**What this task involves:**
The data follows this line. Copy verbatim the line with "Identify the document" and each line after it to the end.

**Material supplied:**
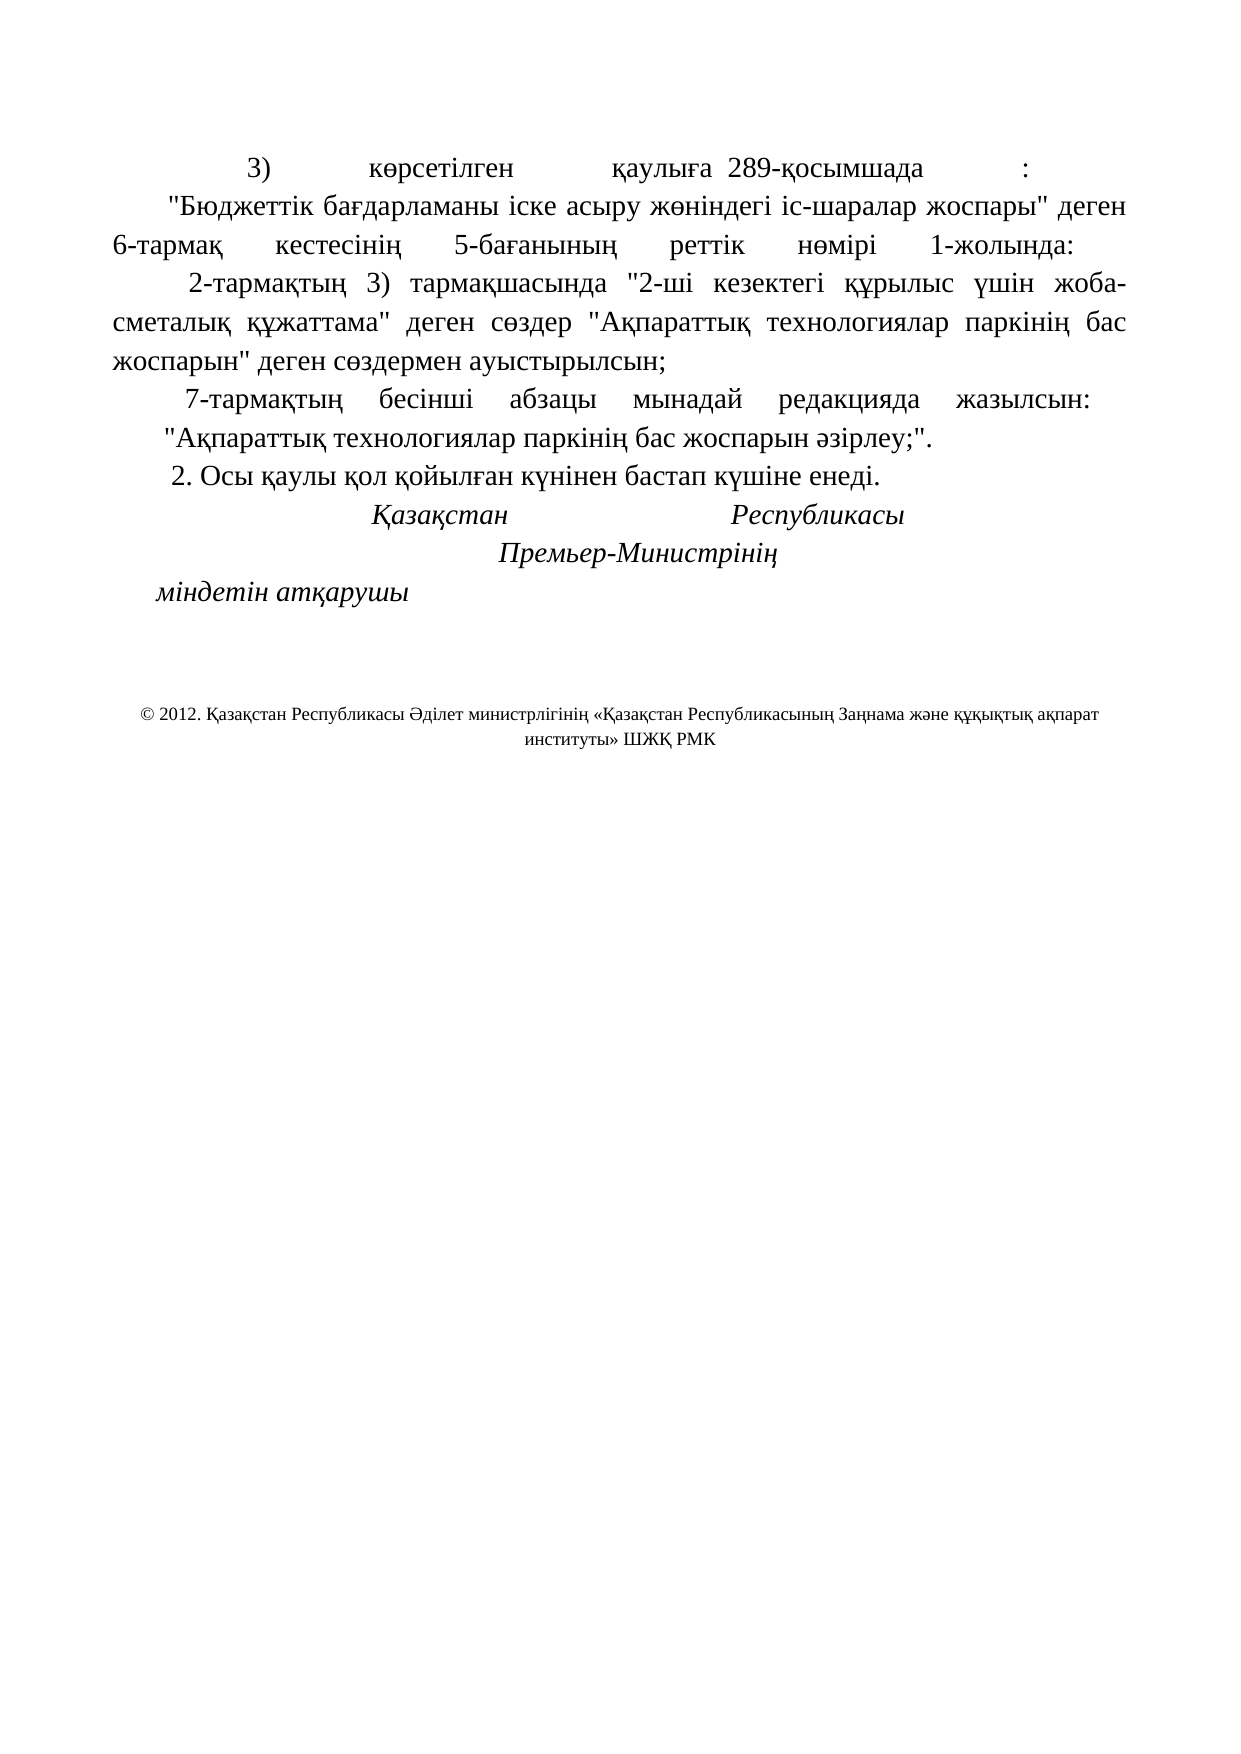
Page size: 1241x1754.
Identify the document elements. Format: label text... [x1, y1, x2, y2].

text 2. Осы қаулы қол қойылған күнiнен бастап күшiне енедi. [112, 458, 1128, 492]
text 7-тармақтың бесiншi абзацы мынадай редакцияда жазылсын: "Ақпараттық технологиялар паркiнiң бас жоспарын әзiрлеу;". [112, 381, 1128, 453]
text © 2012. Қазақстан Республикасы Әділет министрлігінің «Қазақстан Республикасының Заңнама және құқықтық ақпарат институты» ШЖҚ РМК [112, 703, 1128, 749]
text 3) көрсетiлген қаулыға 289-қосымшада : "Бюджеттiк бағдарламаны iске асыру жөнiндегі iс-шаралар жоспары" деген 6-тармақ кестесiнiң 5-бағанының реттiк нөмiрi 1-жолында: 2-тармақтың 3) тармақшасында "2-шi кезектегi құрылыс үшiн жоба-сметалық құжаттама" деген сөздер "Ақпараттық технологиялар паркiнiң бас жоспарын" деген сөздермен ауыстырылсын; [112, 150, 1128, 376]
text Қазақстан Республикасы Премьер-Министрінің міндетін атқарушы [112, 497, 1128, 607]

**Response area:**
Identify the document elements. Format: label text... [x1, y1, x2, y2].

text 2. Осы қаулы қол қойылған күнiнен бастап күшiне енедi. [112, 458, 1128, 492]
text 7-тармақтың бесiншi абзацы мынадай редакцияда жазылсын: "Ақпараттық технологиялар паркiнiң бас жоспарын әзiрлеу;". [112, 381, 1128, 453]
text © 2012. Қазақстан Республикасы Әділет министрлігінің «Қазақстан Республикасының Заңнама және құқықтық ақпарат институты» ШЖҚ РМК [112, 703, 1128, 749]
text 3) көрсетiлген қаулыға 289-қосымшада : "Бюджеттiк бағдарламаны iске асыру жөнiндегі iс-шаралар жоспары" деген 6-тармақ кестесiнiң 5-бағанының реттiк нөмiрi 1-жолында: 2-тармақтың 3) тармақшасында "2-шi кезектегi құрылыс үшiн жоба-сметалық құжаттама" деген сөздер "Ақпараттық технологиялар паркiнiң бас жоспарын" деген сөздермен ауыстырылсын; [112, 150, 1128, 376]
text Қазақстан Республикасы Премьер-Министрінің міндетін атқарушы [112, 497, 1128, 607]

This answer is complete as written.